Now we also see if KZN is anything to go on, that the kids may or may not get a meal when they do get to school.

Then we can start on dysfunctional schools and poor teachers. Teachers training colleges were shut down and teachers replaced. We sadly see the results today across the board as it is not only in reading and writing that our kids are failing, but in maths and the sciences.

We have 12 official languages and about 30 unofficial so how on earth are kids, if they are going to be taught in their mother tongue, ever going to read a book in their own language?

We know that is never going to happen!

We need to up transport to schools (how difficult is that)? We need to make sure that kids all get a nourishing meal on arrival. Too late by lunch time as the teaching has gone over their heads by then.

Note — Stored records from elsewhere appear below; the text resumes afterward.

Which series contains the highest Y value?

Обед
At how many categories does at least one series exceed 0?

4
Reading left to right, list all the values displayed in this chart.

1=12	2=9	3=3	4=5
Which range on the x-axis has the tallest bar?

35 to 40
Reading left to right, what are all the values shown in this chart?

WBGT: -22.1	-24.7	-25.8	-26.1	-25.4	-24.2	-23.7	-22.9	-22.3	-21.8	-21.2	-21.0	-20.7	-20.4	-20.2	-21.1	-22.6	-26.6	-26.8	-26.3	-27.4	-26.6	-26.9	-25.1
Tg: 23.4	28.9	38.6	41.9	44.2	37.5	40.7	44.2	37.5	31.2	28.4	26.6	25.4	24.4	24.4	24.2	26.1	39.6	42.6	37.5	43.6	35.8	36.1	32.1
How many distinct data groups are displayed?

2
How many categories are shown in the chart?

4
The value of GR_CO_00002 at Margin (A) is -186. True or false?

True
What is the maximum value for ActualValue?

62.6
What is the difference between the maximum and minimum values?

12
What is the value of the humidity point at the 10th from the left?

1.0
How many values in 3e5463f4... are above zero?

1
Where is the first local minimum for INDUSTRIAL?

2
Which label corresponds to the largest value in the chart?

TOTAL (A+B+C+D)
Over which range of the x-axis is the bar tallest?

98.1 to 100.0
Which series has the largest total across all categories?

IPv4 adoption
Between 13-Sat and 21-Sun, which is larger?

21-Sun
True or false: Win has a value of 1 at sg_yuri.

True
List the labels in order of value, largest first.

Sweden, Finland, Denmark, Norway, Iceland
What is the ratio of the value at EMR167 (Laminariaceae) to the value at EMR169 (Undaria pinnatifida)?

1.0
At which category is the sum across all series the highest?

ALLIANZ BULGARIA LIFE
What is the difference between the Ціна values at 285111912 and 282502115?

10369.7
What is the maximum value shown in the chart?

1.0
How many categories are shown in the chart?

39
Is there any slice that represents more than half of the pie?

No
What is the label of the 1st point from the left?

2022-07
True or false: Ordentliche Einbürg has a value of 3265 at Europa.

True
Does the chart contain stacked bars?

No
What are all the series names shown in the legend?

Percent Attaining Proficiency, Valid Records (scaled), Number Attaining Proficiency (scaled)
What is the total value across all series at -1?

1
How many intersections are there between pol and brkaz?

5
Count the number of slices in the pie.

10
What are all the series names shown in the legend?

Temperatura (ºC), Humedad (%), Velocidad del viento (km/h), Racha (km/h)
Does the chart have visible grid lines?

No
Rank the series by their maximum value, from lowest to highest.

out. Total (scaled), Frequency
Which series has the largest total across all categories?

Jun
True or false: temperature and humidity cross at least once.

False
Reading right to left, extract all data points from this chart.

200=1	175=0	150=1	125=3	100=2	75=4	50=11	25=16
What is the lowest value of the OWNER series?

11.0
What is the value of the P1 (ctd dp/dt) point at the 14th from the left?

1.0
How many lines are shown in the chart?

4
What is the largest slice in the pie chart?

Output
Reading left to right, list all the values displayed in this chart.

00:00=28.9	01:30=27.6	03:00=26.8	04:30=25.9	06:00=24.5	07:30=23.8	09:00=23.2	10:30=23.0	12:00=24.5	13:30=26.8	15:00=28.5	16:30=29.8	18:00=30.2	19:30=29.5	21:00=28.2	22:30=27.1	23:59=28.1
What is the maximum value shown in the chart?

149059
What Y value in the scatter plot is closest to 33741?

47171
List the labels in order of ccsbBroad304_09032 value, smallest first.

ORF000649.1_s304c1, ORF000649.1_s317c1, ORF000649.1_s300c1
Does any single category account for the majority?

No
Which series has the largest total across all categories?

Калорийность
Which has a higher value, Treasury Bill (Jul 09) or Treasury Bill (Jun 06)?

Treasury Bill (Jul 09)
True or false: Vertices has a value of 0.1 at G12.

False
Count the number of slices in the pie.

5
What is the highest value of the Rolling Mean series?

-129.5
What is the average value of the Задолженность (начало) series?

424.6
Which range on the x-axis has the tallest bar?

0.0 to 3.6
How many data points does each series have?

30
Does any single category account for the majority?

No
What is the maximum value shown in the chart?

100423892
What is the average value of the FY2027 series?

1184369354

And I know there will be many who disagree with me, but I say start English in the classroom ASAP.

All my friends who speak fluent Xhosa and Zulu all learnt it as small kids on their farms. By high school it is too late.

If they are to eventually get into the job market it is no good only being fluent in say Pedi. That will get them nowhere. All my friends overseas who live in France, Holland and Germany have kids who are fluent in three languages.

There is no ways our kids can become fluent in our 12 official languages, so find one that will be useful to them in the world they are growing up in.

We need to get good heads round a table to sort this out before we actually become bottom in everything. We are not far off that now.